Истощенная, с вытянутым лицом, на котором горели только глаза, странно выглядевшая в огромных дедовых сапогах и стареньком мужском пальто, она выходила после радиокурсов в парк и заставляла себя совершать короткие пробежки. От ствола к стволу. Кто-то мрачно пошутил:
— У тебя никак две продовольственные карточки!
Она не ответила, хотя у нее не было ни одной.
Пропажа обнаружилась в памятную для ленинградцев ночь.
В ночь на седьмое ноября тяжелые немецкие бомбардировщики прорвались на большой высоте к городу. Над Ленинградом взметнулось зарево и вновь поплыли чугунные тучи дыма и гари.

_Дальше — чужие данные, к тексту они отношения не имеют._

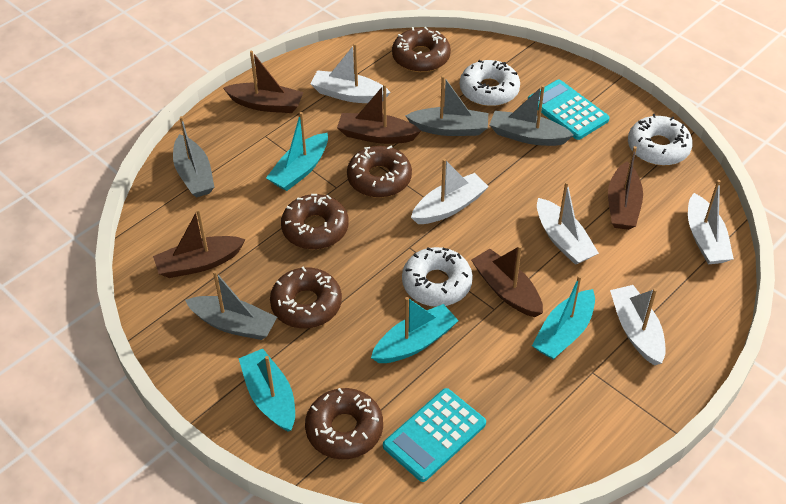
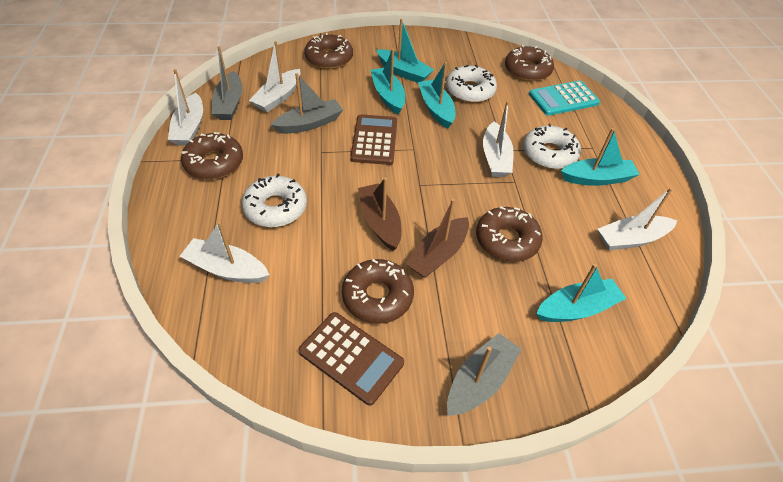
brown boat: 5 -> 2
brown calculator: 0 -> 2
grey boat: 4 -> 3
turquoise boat: 4 -> 5
turquoise calculator: 2 -> 1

Сильва поднялась на рассвете, чтобы занять очередь у булочной. Накануне они услышали по радио голос Сталина. В Москве, несмотря ни на что, состоялось торжественное заседание. Ленинградским детям выдали по случаю праздника блюдечко сметаны и горстку муки, а взрослым — по пять соленых помидоров. Все это прибавило людям силы и надежды.
Сильва стояла на Кировском. Над домами в мглистом воздухе, разрезанном на слои огненными потоками, медленно покачивались дирижабли, продолжали метаться настороженные лучи прожекторов, и властно входил в это свирепо плескавшееся море черный силуэт Петропавловки.
Когда подошла ее очередь, Сильва пошарила в кармане пальто, но он был пуст. Продавщица догадалась о несчастье.
— Не у тебя первой! — крикнула она из-за прилавка. — Сходи в бюро заборных книжек.
В бюро стояла огромная очередь, инспекторы нервничали и требовали доказательств пропажи. Сильва послушала, потопталась и ушла. Лене сказала:
— Там опухшие люди стоят. А я еще на ногах. Мать увидишь — ни слова! Моя Сальмочка сама пухнет.
Лена затащила ее к себе на «чай с сухарными крошками». В другой раз застала Сильву, колдовавшей у «буржуйки» над миской.
— Гречка! — торжественно объявила она. — У бабушки в чулке нашла. Целых двадцать граммов. Богатство! Делить не будем. Пусть хоть один вечер станет праздничным.
Но от своей горсточной порции аккуратно отделила две ложки аппетитного варева.
— У соседей две малышки застряли, — сказала небрежно, — Сима и Зорина. Я им завтра скормлю.
— Да ведь ты сама свалишься! — крикнула Лена.
— Я на бег нажму, — улыбнулась Сильва. — Знаешь, как это помогает.
Лена быстро рассказывала последние новости. Немцы хвастаются, что, взяв Тихвин, они скоро положат Ленинград к ногам фюрера. Илья Эренбург хорошо окрестил Гитлера: бесноватый. Недолго побеснуется. Жданов заявил, что фашистским войскам под Ленинградом будет устроена могила. В порту нашли хлопковый жмых, раньше его сжигали в пароходных топках, а сейчас оказалось, что он отлично годится для выпечки хлеба, и наука доказала, что ядовитые вещества в жмыхе от температуры разрушаются.
— Когда-нибудь этот жмых выставят в музее имени блокады.
Сильва закрыла за нею и села продолжать письмо Ивану Михайловичу:
«Мы здоровы, а это пока главное.
…Музыкой я сейчас не сыта, чтобы не сказать большего. Приходится довольствоваться диапазоном звуков „тревога“ и „отбой“, последнее более приятно для уха. Зато в чтении себе не отказываю, не ставлю голодных норм».
В соседнем квартале — а может быть, это только показалось, что в соседнем — громыхнуло. Тревоги нет — значит, это от вчерашней тревоги. Говорят, фашисты сбрасывают магнитные мины замедленного действия. Ну, погодите…
Подошла к книжным полкам. «Милые вы мои друзья. Скоро мы с вами расстанемся. Подарите же в дорогу хорошие мысли».